Not every one is comfortable showing emotion or seeing any one else emote. I heard it said many years ago, feelings are just that, feelings not good or bad. Why so many feel compelled to make a judgement about feelings seems a strange thing to do, but I think we all do it at some point. Mostly I think we place this judgement on ourselves.  Why do I feel that way?  I shouldn't feel like that. I wished I felt differently. I'm stupid for feeling this way.  Sound familiar?

The Ace of Cups (Aphrodite) is a force of nature, it's about having your cup overflowing with emotion, and having an outpouring of feelings that well up within, and can't be contained.

It was once explained to me by a therapist that emotions are not something we should get into the habit of suppressing. If we knowingly, and continually suppress our emotion, they eventually become repressed, and we are unaware they even exist in our subconsciousness. She compared this to a old mattress with springs that pop up. We keep pressing them down with our hands and feet. Very quickly we run out of appendages to push them back down, and this repression is what leads to mental health problems or issues with our physical health. This made so much sense to me, and I knew I had to make changes within myself, and in my life.

I learned as a young child, that showing emotion was not acceptable, and so I shut down. I continued on that way into my adolescence and adulthood, until my emotions became deeply repressed. Eventually could no longer control my emotion. This is when I had to seek help and I am grateful everyday of my life that I did.
I heard it said once, ' if you do not deal with your emotions they will deal with you.' As much as a do like Steven Seagal, I don't want to be like him.

Monday, February 2, 2015

Strength - Courage - Fortitude



Many of us have days when we feel weak within ourselves emotionally, mentally and spiritually. We can find some guidance and reassurance in the Strength card, that will hopefully enable us to overcome what it is we struggle with life. Strength urges us to respond with our heads and not our hearts, exercising restraint. Courage and fortitude is what will bring about a healing successful outcome. When this 'weakness' continues over long periods of time, we need to reach out for help.

There are many circumstances that can make us feel so over whelmed and vulnerable.
Post Traumatic Stress Disorder is one of the most common difficulties that can render people seemingly helpless.We can reach the jumping off point. We are afraid to live, afraid to die, and even contemplate suicide as being the only solution.

PTSD is such a common and very misunderstood mental health issue for so many of us, and it can be very difficult to ask for help or find the right kind of counselor.  Many of our loved ones and friends do not understand or know how to help us. Compassion and education is the key, and we need to stop the silence and stigma associated with having mental illness.

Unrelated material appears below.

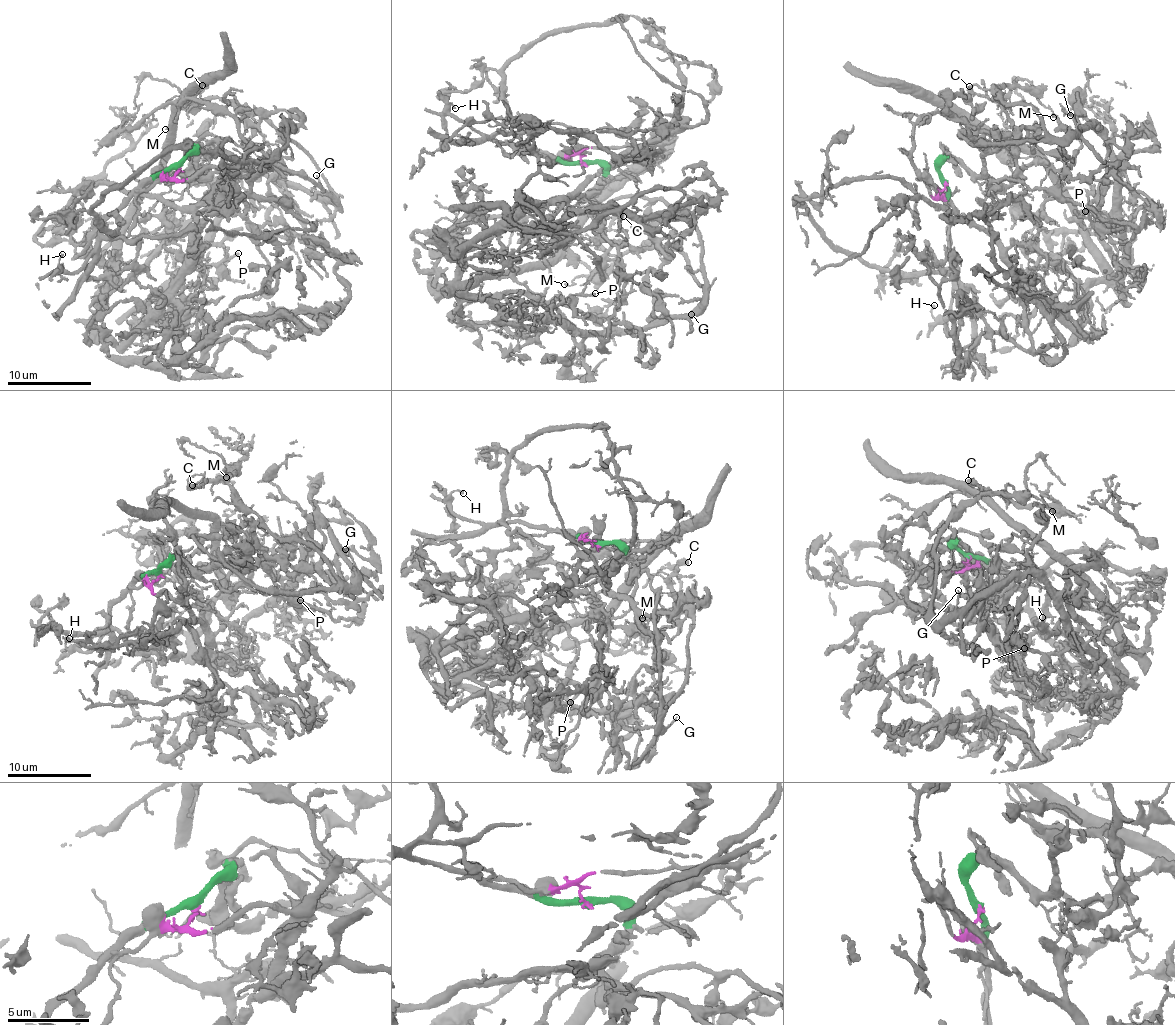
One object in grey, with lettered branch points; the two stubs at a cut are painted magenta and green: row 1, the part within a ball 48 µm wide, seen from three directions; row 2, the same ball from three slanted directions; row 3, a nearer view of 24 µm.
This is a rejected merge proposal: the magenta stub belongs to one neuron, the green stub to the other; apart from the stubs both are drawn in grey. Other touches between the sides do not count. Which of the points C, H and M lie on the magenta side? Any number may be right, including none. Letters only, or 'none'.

I understand this all to well, as I have had many loved ones that suffered with mental illness and I have myself struggled with addiction, depression, anxiety over the years, until I found 12 Step recovery.

I understand that this topic is a heavy one, that many of us rather not talk about, and want to avoid. Silence isolates, and isolation kills.
But there is life affirming hope, and it is vital that we be proactive regarding mental health especially through education, and talking openly with courage and fortitude.